The games must go on
It may be Good Friday, the most hallowed occasion in the Christian calendar and traditionally a day for reflection, but it's business as usual in the Primera Division at 8.30 pm tonight for the artists of Barcelona and Villarreal. Catalonia is not AndalucĂa, after all, and the Semana Santa is more observed down south than it is up north so the game goes on.
Pasqua is big in Lombardy, too, and many Milanese would be happy to spend their entire Good Friday at devotions but for one nagging doubt. You see, AC Milan and FC Barcelona are scheduled to meet on Tuesday night in the first leg of their Champions League semi-final and the doubt of the nagging nature has its origins in the Serie A derby between AC Milan and Inter Milan, which was planned for tomorrow. Why give the Catalans an extra day's rest before Tuesday night's game, was the question AC Milan posed and, given the club's enormous clout, it got the derby moved from tomorrow to today, Good Friday. The Vatican responded sharply.
"The insensibility of the soccer world is discouraging," Cardinal Ersilio Tonini told the sports daily Gazzetta dello Sport. "There is no justification for this choice." Echoing Stalin, "The Pope? How many divisions has he got?" AC Milan has concluded the Vatican is not a player in the big leagues so it has pulled rank and forced the wretched Inter onto the field tonight. BTW, want to buy an Italian club? Inter owner Massimo Moratti says he is prepared to sell the club if the right buyer comes forward. For your millions, you'll get a solid block of racist fans and a side that seems unable win, at home or away.

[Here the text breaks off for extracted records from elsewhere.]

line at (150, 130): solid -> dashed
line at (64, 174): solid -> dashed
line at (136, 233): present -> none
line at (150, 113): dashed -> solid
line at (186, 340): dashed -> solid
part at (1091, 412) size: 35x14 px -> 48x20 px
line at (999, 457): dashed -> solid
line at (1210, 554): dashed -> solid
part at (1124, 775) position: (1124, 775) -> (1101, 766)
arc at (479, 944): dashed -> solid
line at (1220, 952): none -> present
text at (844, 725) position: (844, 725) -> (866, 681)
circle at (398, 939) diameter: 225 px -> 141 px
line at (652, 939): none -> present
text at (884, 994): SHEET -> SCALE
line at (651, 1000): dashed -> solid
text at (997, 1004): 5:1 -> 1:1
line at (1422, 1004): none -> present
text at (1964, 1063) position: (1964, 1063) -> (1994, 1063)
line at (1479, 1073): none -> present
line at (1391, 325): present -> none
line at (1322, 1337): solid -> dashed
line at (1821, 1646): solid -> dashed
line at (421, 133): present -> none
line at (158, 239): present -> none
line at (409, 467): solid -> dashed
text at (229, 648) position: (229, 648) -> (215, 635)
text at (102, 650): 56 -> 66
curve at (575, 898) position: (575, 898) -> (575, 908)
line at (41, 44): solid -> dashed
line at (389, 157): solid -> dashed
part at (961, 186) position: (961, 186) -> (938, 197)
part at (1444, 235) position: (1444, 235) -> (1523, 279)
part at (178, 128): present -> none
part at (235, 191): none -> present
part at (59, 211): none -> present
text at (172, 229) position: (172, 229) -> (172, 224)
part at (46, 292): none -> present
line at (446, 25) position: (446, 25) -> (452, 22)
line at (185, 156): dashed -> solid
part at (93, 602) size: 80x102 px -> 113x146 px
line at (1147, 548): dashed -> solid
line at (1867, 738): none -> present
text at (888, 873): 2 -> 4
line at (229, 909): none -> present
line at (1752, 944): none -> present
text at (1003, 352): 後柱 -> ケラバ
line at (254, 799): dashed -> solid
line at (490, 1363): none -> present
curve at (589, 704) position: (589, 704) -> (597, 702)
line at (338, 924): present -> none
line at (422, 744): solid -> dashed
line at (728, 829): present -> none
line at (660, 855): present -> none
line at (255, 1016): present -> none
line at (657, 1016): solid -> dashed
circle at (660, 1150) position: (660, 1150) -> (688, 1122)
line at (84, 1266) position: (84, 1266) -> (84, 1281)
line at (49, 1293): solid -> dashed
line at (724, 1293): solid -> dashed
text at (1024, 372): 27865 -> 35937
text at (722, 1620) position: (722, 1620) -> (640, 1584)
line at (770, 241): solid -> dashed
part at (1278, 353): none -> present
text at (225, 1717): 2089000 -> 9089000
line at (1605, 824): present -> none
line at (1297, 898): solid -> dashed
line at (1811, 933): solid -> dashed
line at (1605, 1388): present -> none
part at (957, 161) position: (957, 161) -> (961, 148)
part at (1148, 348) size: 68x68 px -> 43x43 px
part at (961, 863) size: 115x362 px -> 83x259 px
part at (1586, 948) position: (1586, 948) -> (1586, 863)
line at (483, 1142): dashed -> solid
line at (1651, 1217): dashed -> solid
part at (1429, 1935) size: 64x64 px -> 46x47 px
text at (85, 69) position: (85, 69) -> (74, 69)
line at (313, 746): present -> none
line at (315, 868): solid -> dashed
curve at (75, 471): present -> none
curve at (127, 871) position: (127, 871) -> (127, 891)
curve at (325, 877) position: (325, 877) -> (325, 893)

UPDATE: Barcelona 1 - 0 Villarreal; AC Milan 1 - 0 Inter Milan.
Comments
It's a bit much of you to point fingers at others for what they were doing on Good Friday when you were using the day to blog. Some pray, some play, some blog. To each their own!
Posted by: Rose Sinclair-North | April 15, 2006 11:24 AM
True. But I think this is a matter of scale. My two Good Friday posts were rattled off in minutes and did not require the presence of thousands to witness the outcome, as the games did. But I agree with your drift and I feel now that two posts were excessive. There are more important things to do on Good Friday.